Methotrexate toxicity
Background
- Methotrexate blocks dihydrofolate reductase (DHFR) → blocks conversion of folate to folinic acid
- Used in treatment of Non-Hodgkin's lymphoma, acute lymphocytic leukemia, certain other malignancies, psoriasis and other dermatological conditions, rheumatoid arthritis (as a DMARD)
- Folate supplementation is often given with methotrexate, and ↓ risk of toxicity[1]
- Absorbed by saturable transporter in GI tract[2]

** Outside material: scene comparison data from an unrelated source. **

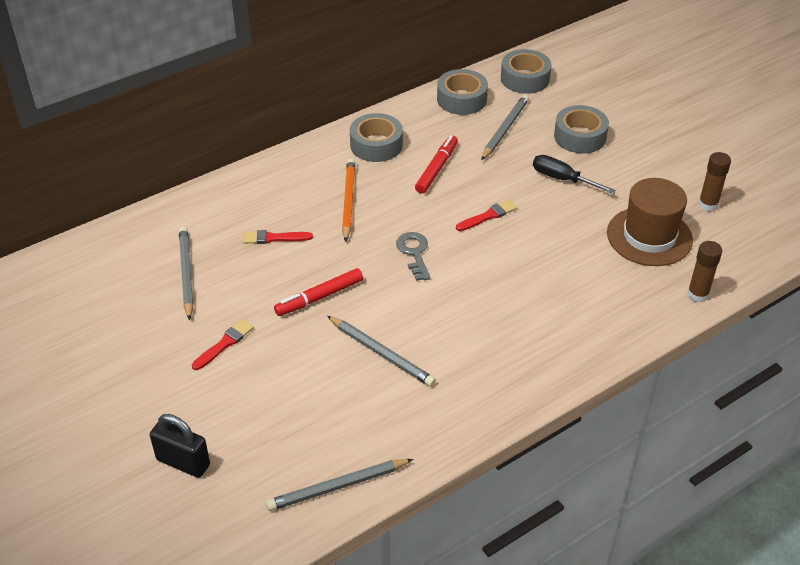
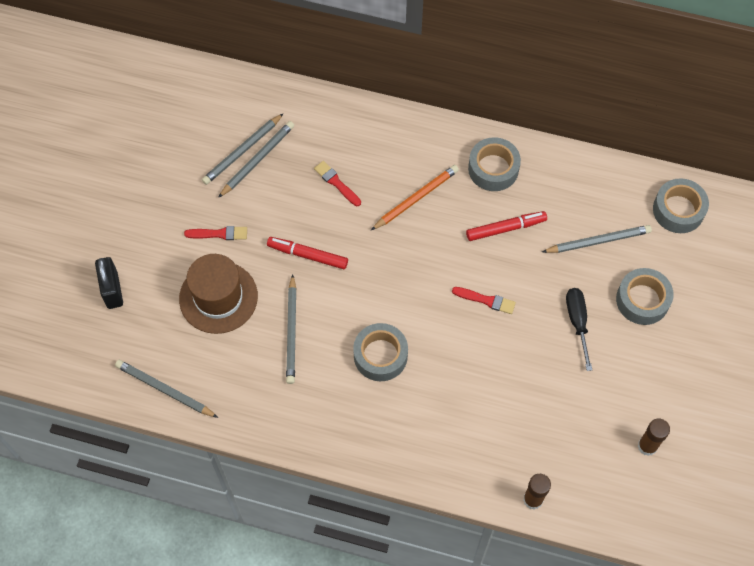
camera: 50 degrees right, 20 degrees up
grey key [396,232,430,281] -> none
grey tape [437,69,488,115] -> grey tape moved to [353,323,408,381]
brown hat [607,178,693,266] -> brown hat moved to [179,254,258,334]
none -> grey pencil [202,113,284,185]

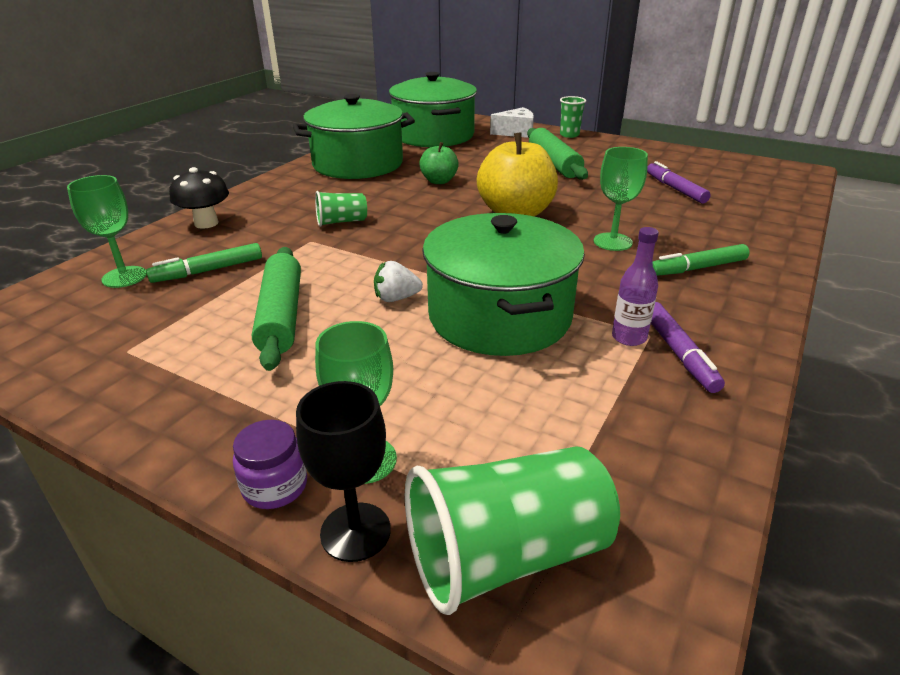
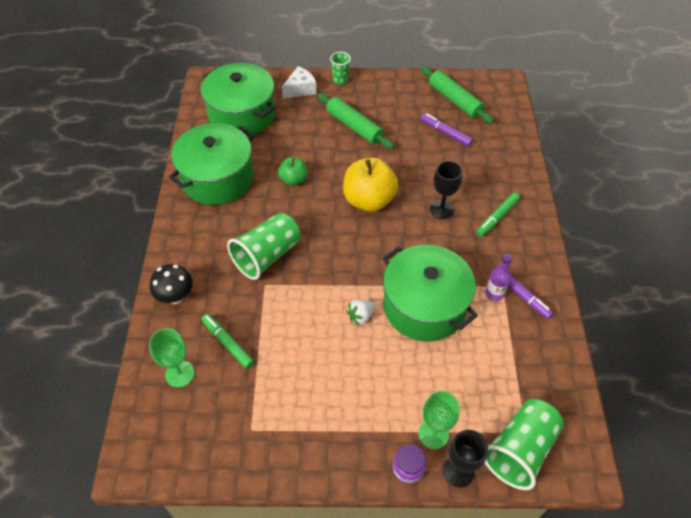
camera: 30 degrees left, 20 degrees up
green marker [146,243,262,283] -> green marker turned 105 degrees clockwise [201,314,254,369]
green rolling pin [252,247,301,371] -> green rolling pin moved to [421,66,494,124]
green cup [315,191,367,227] -> green cup [227,213,301,280], size x1.87
green goblet [594,147,648,251] -> black goblet [430,161,463,219]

- Single large oral dose will have lower bioavailability/toxicity than multiple small doses or chronic toxicity.
Clinical Features[1]
- Nausea/vomiting
- Folate deficiency
- Myelosuppression, pancytopenia
- Hepatotoxicity
- Acutely - transaminitis
- Chronic - cirrhosis/fibrosis
- Pulmonary toxicity
- Renal injury (ATN) secondary to precipitation of methotrexate crystals[2]
- Cutaneous injury (stomatitis, mucositis, ulcerations, SJS and TEN, etc.)
Differential Diagnosis
Evaluation
Management
Early initiation of therapy is important, so begin treatment once MTX toxicity is strongly suspected
- Folinic Acid (Leucovorin)[1]
- 20mg IV or IM q6h until MTX serum level <10−8 M
- Glucarpidase
- Works by enzymatic cleaving of MTX into metabolites
- Hydration and urine alkalinization
- Bicarbonate drip at 1.5-2x maintenance rate to maintain urine pH of >7.5
- MTX is excreted renally
Disposition
- Admit
See Also
References
- ↑ 1.0 1.1 1.2 Weidmann A, Foulkes AC, Kirkham N, Reynolds NJ. Methotrexate Toxicity During Treatment of Chronic Plaque Psoriasis: A Case Report and Review of the Literature. Dermatology and Therapy. 2014;4(2):145-156. doi:10.1007/s13555-014-0056-z.
- ↑ 2.0 2.1 Schmiegelow K. Advances in individual prediction of methotrexate toxicity: a review. Br J Haematol. 2009 Sep;146(5):489-503. doi: 10.1111/j.1365-2141.2009.07765.x.